> 1) The purpose and character of the use, including whether such use is of a commercial nature or is for nonprofit educational purposes
> 2) The nature of the copyrighted work
> 3) The amount and substantiality of the portion used in relation to the copyrighted work as a whole
> 4) The effect of the use upon the potential market for or value of the copyrighted work
[emphasis from TFA]
HN always talks about derivative work and transformativeness, but never about these. The fourth one especially seems clear in its implications for models.
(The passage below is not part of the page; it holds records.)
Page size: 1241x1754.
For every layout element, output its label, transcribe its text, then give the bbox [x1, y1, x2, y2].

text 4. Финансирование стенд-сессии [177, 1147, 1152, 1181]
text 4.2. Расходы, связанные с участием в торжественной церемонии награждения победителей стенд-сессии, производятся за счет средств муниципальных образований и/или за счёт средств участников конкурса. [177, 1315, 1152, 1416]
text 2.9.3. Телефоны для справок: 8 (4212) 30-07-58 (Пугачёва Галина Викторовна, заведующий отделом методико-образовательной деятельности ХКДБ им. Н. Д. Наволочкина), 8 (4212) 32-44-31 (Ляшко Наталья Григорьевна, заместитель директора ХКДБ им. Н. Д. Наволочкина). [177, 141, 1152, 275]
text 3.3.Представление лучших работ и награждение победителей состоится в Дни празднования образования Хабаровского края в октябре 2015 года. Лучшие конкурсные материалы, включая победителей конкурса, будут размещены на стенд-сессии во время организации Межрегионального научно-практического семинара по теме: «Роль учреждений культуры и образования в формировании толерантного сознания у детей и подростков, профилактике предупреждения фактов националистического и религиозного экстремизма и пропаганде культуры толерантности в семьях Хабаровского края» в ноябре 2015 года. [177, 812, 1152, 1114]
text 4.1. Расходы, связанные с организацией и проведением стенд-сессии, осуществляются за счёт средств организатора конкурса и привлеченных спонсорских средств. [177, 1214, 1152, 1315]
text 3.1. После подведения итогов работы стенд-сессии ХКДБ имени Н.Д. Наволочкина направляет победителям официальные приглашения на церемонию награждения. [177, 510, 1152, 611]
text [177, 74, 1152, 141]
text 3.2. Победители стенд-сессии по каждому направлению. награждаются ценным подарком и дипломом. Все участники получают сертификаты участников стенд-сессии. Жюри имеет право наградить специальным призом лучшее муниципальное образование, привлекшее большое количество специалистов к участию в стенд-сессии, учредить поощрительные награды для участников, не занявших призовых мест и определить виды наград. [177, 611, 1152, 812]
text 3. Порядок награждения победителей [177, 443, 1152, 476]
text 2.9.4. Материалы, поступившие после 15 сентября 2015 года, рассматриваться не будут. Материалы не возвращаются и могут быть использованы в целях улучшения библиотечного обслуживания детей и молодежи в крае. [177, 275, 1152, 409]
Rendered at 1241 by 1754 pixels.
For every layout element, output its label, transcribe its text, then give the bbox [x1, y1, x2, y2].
Regardless, it makes it seem much less clear cut than people here often say.
If you look at the core argument in favour of fair use, it's that "LLMs do not copy the training data", yet this is obviously false.
For Github copilot and ChatGPT examples of it reciting large sections of training data are well known. Plenty can be found on HN. It doesn't generate a new valid windows serial key on the fly, it's memorized them.
If one wants to be cynical, it's not hard to see OpenAI/etc patching in filters to remove copyrighted content from the output precisely because it's legally catastrophic for their "fair use" claim to have the model spit out copyrighted content. As this is both copyright infringement by itself, and evidence that no matter how the internals of these models work, they store some of the training data anyway.
The Supreme Court hasn’t ruled on a software case like this, as far as I know. But given the recent 7-2 decision against Andy Warhol’s estate for his copying of photographs of Prince, this doesn’t seem like a Court that’s ready to say copying terabytes of unlicensed material for a commercial purpose is OK.
I’m going to guess this ends with Congress setting up some kind of clearinghouse for copyrighted training material: You opt in to be included, you get fees from OpenAI when they use what you added. This isn’t unprecedented: Congress set up special rules and processes for things like music recordings repeatedly over the years.
https://scholarship.law.edu/cgi/viewcontent.cgi?referer=&htt...
That being said, it doesn’t take a lot of effort to differentiate these cases. Google was indexing copyrighted works and providing access to limited extracts. They weren’t transforming them into new works and then selling access to those new works over APIs.
Imagine OpenAI had invented a software program that turned any written text into an animated cartoon enacting the text. That would obviously be creating a derivative work and outside fair use bounds. That they mix a bunch of works (copyrighted and otherwise) into a piece of software doesn’t allow them to escape that basic analysis.
Google showed a “clip” of the original work, no different in scope than Siskel & Ebert showing a clip of a film as they reviewed it. The uses are not comparable.